Keating loved to teach painting but didn’t have the education to be a professor. Instead he taught classes in a London railway station to young painters in exchange for old books and tobacco. One of his keenest students was a sixteen-year-old girl named Jane Kelly. He taught her everything he knew about painting and restoration and eventually despite their ages became lovers. “I think any artist who has learnt on a one-to-one basis from a master must love the master,” Kelly explained to the Toronto Star in 1979. “It’s absolute falling in love with the person and all they stand for, in the same way that one falls in love with Rembrandt.” Keating, a rogue who’s favourite painter to defraud was Rembrandt, proved to be a bit vulgar, even to his family audience during his dinner-hour TV show. “Putting little bits of lipstick on the ladies is a delightful occupation,” he says while painting the lips of the young girls in his Degas episode, “but taking it off’s better.” Kelly played a large part in selling and distributing Keating’s sextons.

Inevitably, they were found out by a journalist of The Times of London named Geraldine Norman, who was tipped off after writing an article investigating thirteen fake Samuel Palmer watercolours. The person who tipped her off was Jane Kelly’s brother. Keating openly confessed shortly after an article by Norman ran in The Times with allegations of forgery. Apparently Keating wasn’t upset with Norman for exposing him, and felt a deep connection to her husband Frank, who was a thief-turned-playwright best known for his Cockney comedy Fings Ain’t Wot They Used T’be. The two became quick friends and within hours Frank agreed to write Tom’s autobiography. Hundreds of journalists and photographers were there at the launch of The Fake’s Progress. Keating and Kelly were both finally arrested and charged with conspiracy to defraud in 1977. Kelly pleaded guilty, promising to testify against Keating. They had separated many years before the trial, and she said he had a Svengali-like control over her. Keating pleaded not guilty on the basis that he was working under the guiding spirit of the masters. Shockingly, the case against Keating was dropped completely due to his injuries after a near-fatal motorcycle accident, but Kelly had to serve time in prison because she pleaded guilty. Keating recovered shortly after the charges were dropped and enjoyed his new found success and fame. He was offered his TV program and his sexton blakes, now being shown as “Tom Keatings” were becoming valuable in their own right. His paintings were being sold at a gallery across the street from the courthouse. There are people forging Tom Keating’s forgeries now. 

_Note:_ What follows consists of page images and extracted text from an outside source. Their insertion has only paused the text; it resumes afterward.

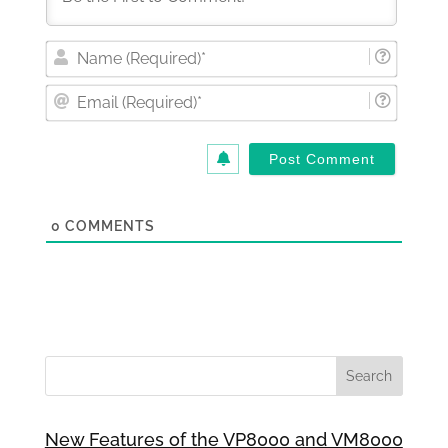
Nam
(Requi
Email
(Requi
0
COMMENTS
New Features of the VP8000 and VM8000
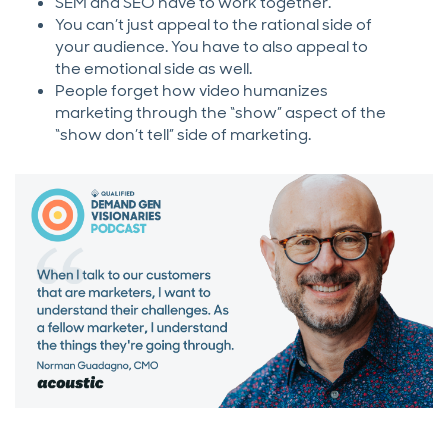
SEM and SEO have to work together.
You can’t just appeal to the rational side of
your audience. You have to also appeal to
the emotional side as well.
People forget how video humanizes
marketing through the “show” aspect of the
“show don’t tell” side of marketing.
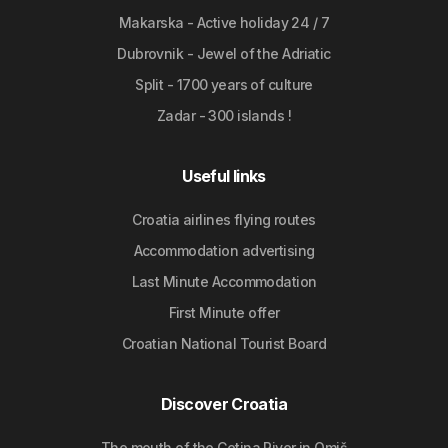
Makarska - Active holiday 24 / 7
Dubrovnik - Jewel of the Adriatic
Split - 1700 years of culture
Zadar - 300 islands !
Useful links
Croatia airlines flying routes
Accommodation advertising
Last Minute Accommodation
First Minute offer
Croatian National Tourist Board
Discover Croatia
The mouth of the Cetina River in Omiš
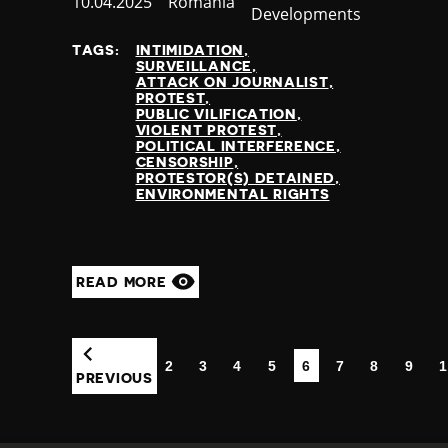
Published
10.04.2025
Country
Romania
Developments
at
TAGS:
INTIMIDATION
SURVEILLANCE
ATTACK ON JOURNALIST
PROTEST
PUBLIC VILIFICATION
VIOLENT PROTEST
POLITICAL INTERFERENCE
CENSORSHIP
PROTESTOR(S) DETAINED
ENVIRONMENTAL RIGHTS
READ MORE
2
3
4
5
6
7
8
9
1
(CURRENT)
PREVIOUS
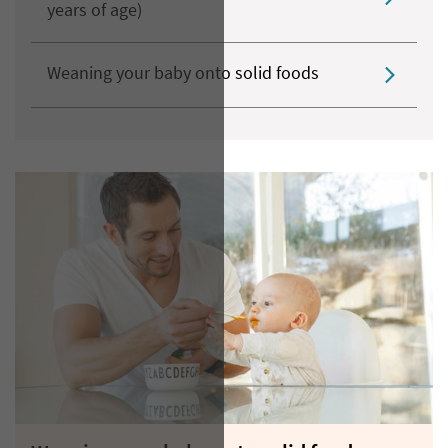
years of age)
Weaning your baby onto solid foods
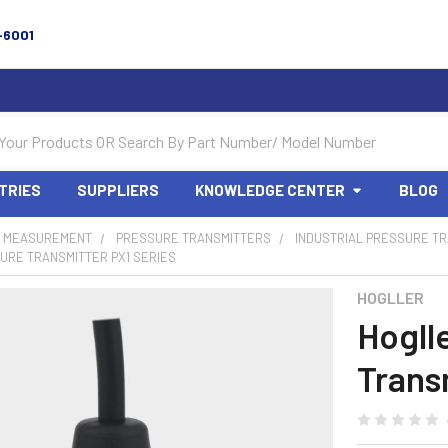
-6001
TRIES
SUPPLIERS
KNOWLEDGE CENTER
BLOG
 MEASUREMENT
PRESSURE TRANSMITTERS
INDUSTRIAL PRESSURE T
URE TRANSMITTER PX1 SERIES
HOGLLER
Hogll
Trans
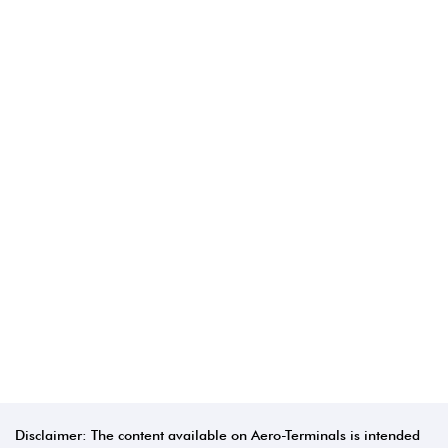
Disclaimer: The content available on Aero-Terminals is intended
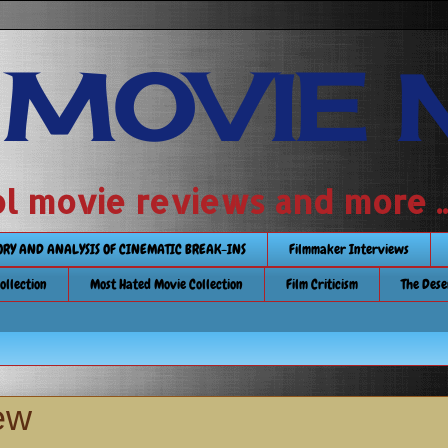
 MOVIE 
 school movie reviews and more ...........
TORY AND ANALYSIS OF CINEMATIC BREAK-INS
Filmmaker Interviews
Collection
Most Hated Movie Collection
Film Criticism
The Dese
ew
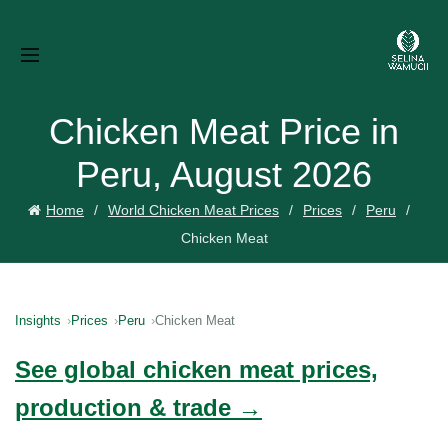
Chicken Meat Price in
Peru, August 2026
Home
World Chicken Meat Prices
Prices
Peru
Chicken Meat
Insights
Prices
Peru
Chicken Meat
See global chicken meat prices,
production & trade →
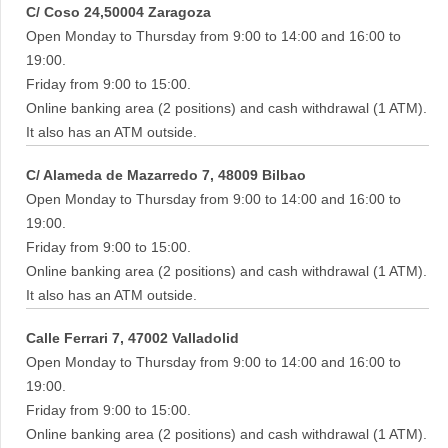
C/ Coso 24,50004 Zaragoza
Open Monday to Thursday from 9:00 to 14:00 and 16:00 to
19:00.
Friday from 9:00 to 15:00.
Online banking area (2 positions) and cash withdrawal (1 ATM).
It also has an ATM outside.
C/ Alameda de Mazarredo 7, 48009 Bilbao
Open Monday to Thursday from 9:00 to 14:00 and 16:00 to
19:00.
Friday from 9:00 to 15:00.
Online banking area (2 positions) and cash withdrawal (1 ATM).
It also has an ATM outside.
Calle Ferrari 7, 47002 Valladolid
Open Monday to Thursday from 9:00 to 14:00 and 16:00 to
19:00.
Friday from 9:00 to 15:00.
Online banking area (2 positions) and cash withdrawal (1 ATM).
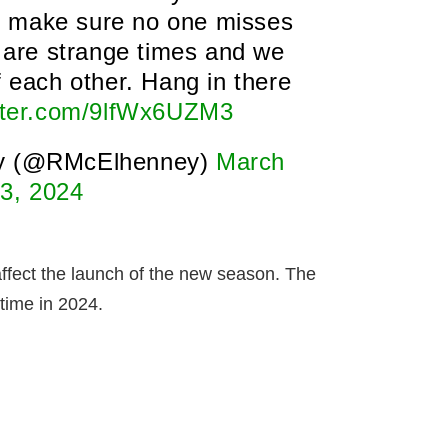
o make sure no one misses
are strange times and we
f each other. Hang in there
itter.com/9lfWx6UZM3
y (@RMcElhenney)
March
3, 2024
 affect the launch of the new season. The
time in 2024.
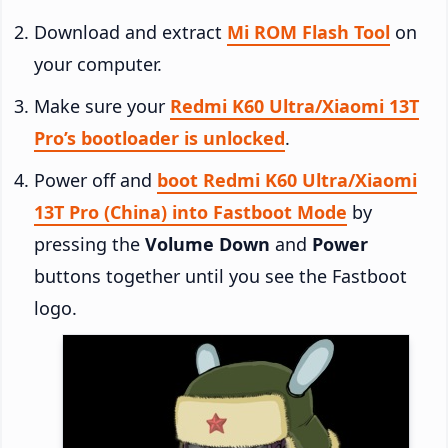
Download and extract
Mi ROM Flash Tool
on
your computer.
Make sure your
Redmi K60 Ultra/Xiaomi 13T
Pro’s bootloader is unlocked
.
Power off and
boot Redmi K60 Ultra/Xiaomi
13T Pro (China) into Fastboot Mode
by
pressing the
Volume Down
and
Power
buttons together until you see the Fastboot
logo.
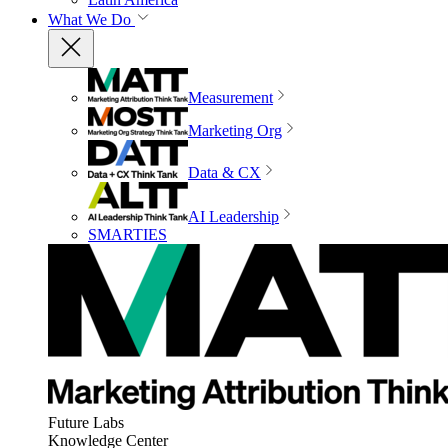
What We Do
Measurement
Marketing Org
Data & CX
AI Leadership
SMARTIES
Future Labs
Knowledge Center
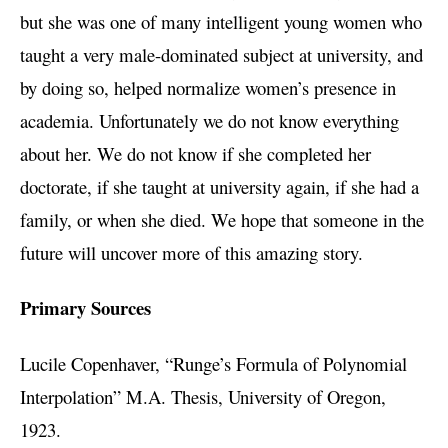
but she was one of many intelligent young women who
taught a very male-dominated subject at university, and
by doing so, helped normalize women’s presence in
academia. Unfortunately we do not know everything
about her. We do not know if she completed her
doctorate, if she taught at university again, if she had a
family, or when she died. We hope that someone in the
future will uncover more of this amazing story.
Primary Sources
Lucile Copenhaver, “Runge’s Formula of Polynomial
Interpolation” M.A. Thesis, University of Oregon,
1923.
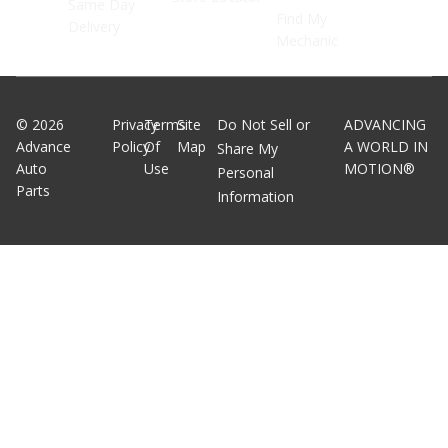
Same Day
Find My
Delivery
Mechanic
©
2026
Privacy
Terms
Site
Do Not Sell or
ADVANCING
Advance
Policy
Of
Map
A WORLD IN
Share My
Auto
Use
MOTION®
Personal
Parts
Information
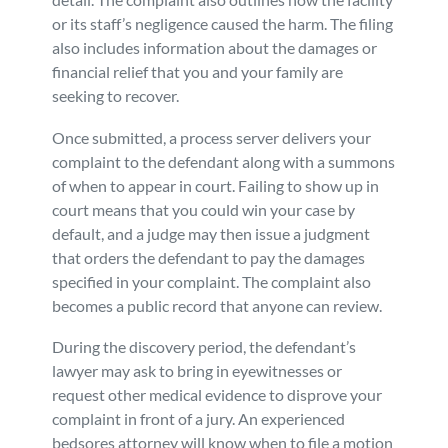
or its staff’s negligence caused the harm. The filing
also includes information about the damages or
financial relief that you and your family are
seeking to recover.
Once submitted, a process server delivers your
complaint to the defendant along with a summons
of when to appear in court. Failing to show up in
court means that you could win your case by
default, and a judge may then issue a judgment
that orders the defendant to pay the damages
specified in your complaint. The complaint also
becomes a public record that anyone can review.
During the discovery period, the defendant’s
lawyer may ask to bring in eyewitnesses or
request other medical evidence to disprove your
complaint in front of a jury. An experienced
bedsores attorney will know when to file a motion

Watching Tom Keating On Painters that day, seeing how easily and confidently he painted his imitations, how quickly he turned out each picture, made me feel even more confused about my own painting. The landscape I had been struggling with, of the wheat fields and apple orchards on the farm I was staying in, could be quickly resolved and finished if I just imitated Van Gogh. I already imitate all of the masters. That’s why I started painting—because I thought it would be a bit of a joke to paint naive versions of masters works as a young girl with no art training. One of my first attempts was a finger painting of figures playing ring-around-the-rosy, after Matisse. I relate to Keating’s simple sentimentality and romanticism for the past. It’s so easy to feel like an imposter. I think that the only way to overcome that feeling is with faith, a sort of channelling of the old masters spirits. I also feel that I’ve channelled those that inspired me. Am I channeling Tom Keating? At the end of every episode Keating stops painting just as quickly as he started, turns to the audience abruptly and announces quietly, sometimes a bit disappointingly, “I think that’s about all I can do on that. Thank you very much.”